Following the civil war in Somalia that broke out in 1991, a number of Somalis emigrated to South Africa. They soon established themselves in the commercial sector, creating employment opportunities for themselves and opening their own stores.

Somali businesses have offered goods to customers at lower prices than their local competitors, cornering the market in many areas. By 2010, Somali entrepreneurs provided most of the retail trade in informal settlements around the Western Cape province, among other places. Somali-owned convenience shops selling products like snacks, soft drinks and clothing have been especially successful.

In 2008, xenophobic riots against immigrants broke out in the Western Cape province, displacing some 20,000 foreign nationals. The Somali community's insular nature reportedly helped protect it from the worst of the violence. However, many Somali-owned stores and supermarkets were destroyed and looted.

Concurrently, Somali traders and establishments have become increasingly targeted for violence and robbery. The willingness of many Somali merchants to work anywhere, including run-down townships, has facilitated the attacks. Although South African business people envious of the Somalis' entrepreneurial success have been blamed for fomenting the hostilities, most of the incidents have been linked to criminals and "tsotsis" (gangsters) working on behalf of local community leaders.

==Culture==
Somalis in South Africa have formed a unified ethnic network, largely keeping to themselves.
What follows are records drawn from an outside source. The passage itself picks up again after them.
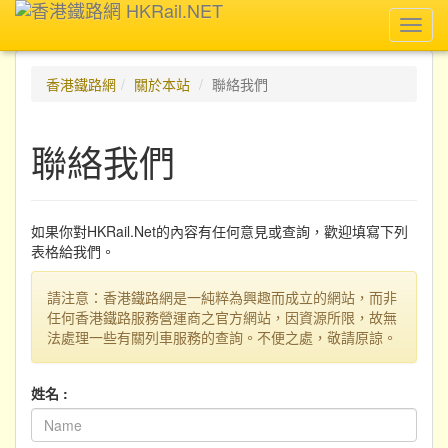
Toggl
navig
香港鐵路網
關於本站
聯絡我們
聯絡我們
如果你對HKRail.Net的內容有任何意見或查詢，歡迎填寫下列
表格給我們。
請注意：香港鐵路網是一純粹為興趣而成立的網站，而非
任何香港鐵路服務營運商之官方網站，因資源所限，故無
法處理一些有關列車服務的查詢。不便之處，敬請原諒。
姓名 :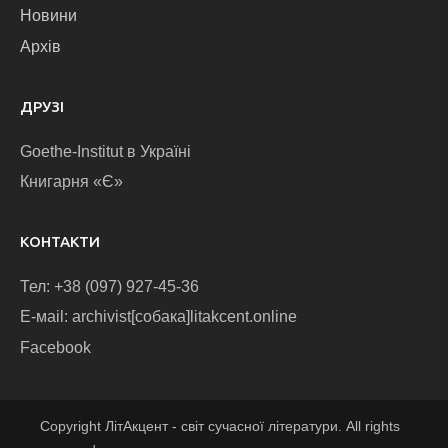
Новини
Архів
ДРУЗІ
Goethe-Institut в Україні
Книгарня «Є»
КОНТАКТИ
Тел: +38 (097) 927-45-36
E-маіl: archivist[собака]litakcent.online
Facebook
Copyright ЛітАкцент - світ сучасної літератури. All rights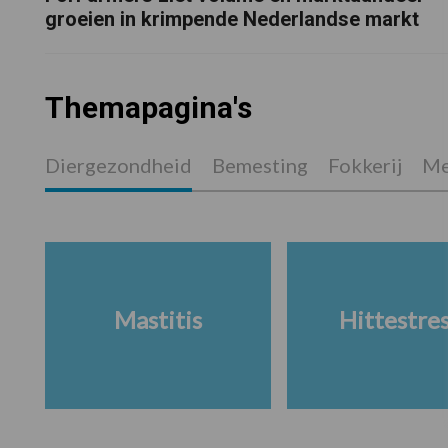
groeien in krimpende Nederlandse markt
Themapagina's
Diergezondheid
Bemesting
Fokkerij
Me
Mastitis
Hittestre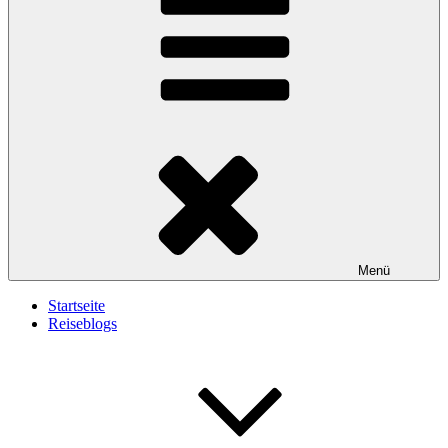
Menü
Startseite
Reiseblogs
A Muslim population, they marry within their own community and seek to preserve their culture. Their customs, physical appearance and religious background distinguish them from other residents.

== Demographics ==
As of 2015, there were an estimated 70,000 Somalis living in South Africa.

==Community organizations==
The Somali community in South Africa is represented by the Somali Association of South Africa (SASA), chaired by Hanad Mohamed. According to the organization, following a greatly ameliorated political situation in Somalia in 2012, some Somali immigrants have started again repatriating back to their native country for the first time in ten years.
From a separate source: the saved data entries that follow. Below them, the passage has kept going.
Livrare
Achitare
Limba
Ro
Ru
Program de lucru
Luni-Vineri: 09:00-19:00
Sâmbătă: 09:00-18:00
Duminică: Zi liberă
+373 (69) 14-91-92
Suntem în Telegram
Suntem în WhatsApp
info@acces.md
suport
Somalis in South Africa are diplomatically represented by the embassy of Somalia in Pretoria. The office is intended to protect the interests and rights of Somali expatriates in the country, to tap into new commercial opportunities for Somali businesspeople, and to strengthen diplomatic representation in the region.

Due to the conservative nature of the Somali community, tribalism is still very much prevalent, being the most common representative of the community. However, there seems to be a decline in tribal interest amongst first generation Somali South Africans— who consider themselves South Africans.